The peace of having a healthy baby that was outside of me, ready to thrive in a new world, was unfortunately lacking harmony. I had many family members around, a supporting husband, and wise care providers ready to ease my transition into raising this baby girl. However, I was consumed with fear; what if my four year old son was neglected, why was she not latching, would my husband love her more than me, did she love me, what kind of world did I bring her into? “God, please take this because the fear is consuming me.” Breastfeeding as nothing like what I expected. I was constantly engorged, Lillie-Mae would not latch, she was hungry, lethargic, and losing weight. Wasn’t it my responsibility to make her a successful nursing baby?
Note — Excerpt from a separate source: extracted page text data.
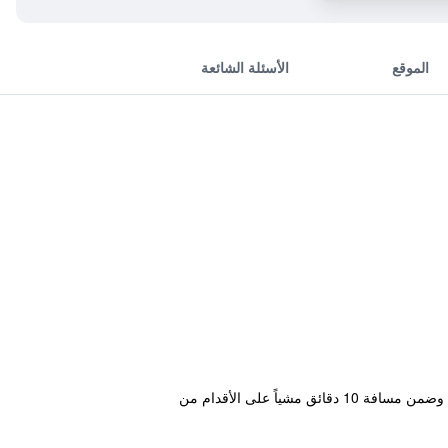
الموقع
الأسئلة الشائعة
يقع النزل في مدينة تاكاماتسو و يوفر إنترنت لاسلكي مجاني في الأماكن العامة. بالقرب من الأماكن السياحية في المنطقة وضمن مسافة 10 دقائق مشياً على الأقدام من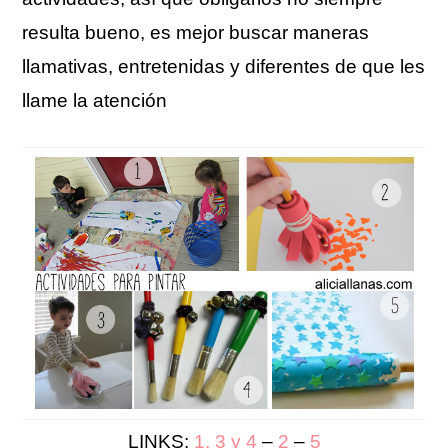
resulta bueno, es mejor buscar maneras
llamativas, entretenidas y diferentes de que les
llame la atención
LINKS:
1, 3 y 4
–
2
–
5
Carolyn and Rachel were a wealth of information and “tricks” to have Lillie-Mae latch. A break was needed in “teaching” her what should be natural to allow her to partake of the “liquid-gold” that would build her immune system. Spoon-feeding was introduced to her- what a relief to see that she was swallowing what she needed to. Once she started gaining weight from that method, we practiced latching. I just could not force my baby’s head to my breast while she was screaming out of frustration. We had both hit a wall. Chris and I prayed while Lillie-Mae laid in my lap, exhausted from a Mommy that was failing to provide what she needed. We asked God to give us hope, a sign that she could do this. A lack-luster “Amen,” and we tried again. She latched! Chris and I cried tears of joy. She could suck, swallow, and thrive! Research led me to a name for my “problem”: overactive letdown. I chose to introduce a nipple shield to Lillie-Mae. This slowed down my flow and gave her something to suck on without having to do much work on her part. I never thought that we would be without this artificial supplement. Five weeks later, while on a trip with another nursing mother, I had the inspiration to let Lillie-Mae try to latch again. She did it! Yet, it hurt and did not persuade me to let her latch without a shield ever again. But wait, where were my positive thoughts? Baby girl has been in this world for 5 short weeks; she needed her Momma to help her. Next feeding, and I promised never to go back to the shield and to give her the natural comfort that she needed despite the pain and uncertainties of how much milk she was receiving.

Breastfeeding issues did not help with the fear of not providing Lillie-Mae with all she needed to thrive and grow. Thankfully, I had already made the decision to encapsulate my placenta. My main reason being that it would give me the nutrients that were removed after delivery and to ward against post-partum depression. My husband called the pills my “happy pills”. We could both tell that I was on edge and gloomy when I had not taken my daily dose. Yes, it is unfortunately strange to digest of your placenta in any way after birth, but it proved to be helpful to me.

Through it all, I can say that my homebirth was 100% fulfilling for Lillie-Mae and me.  My expectations were thrown out the window, yet my research proved helpful on my journey. I could not have done it without support. Which leads me to advocate for this way to birth to all capable women. It takes strength, dedication, prayer, and God’s will to go against the grain. But what better outcome in the birth of your baby than knowing that you did what was best for you and your baby.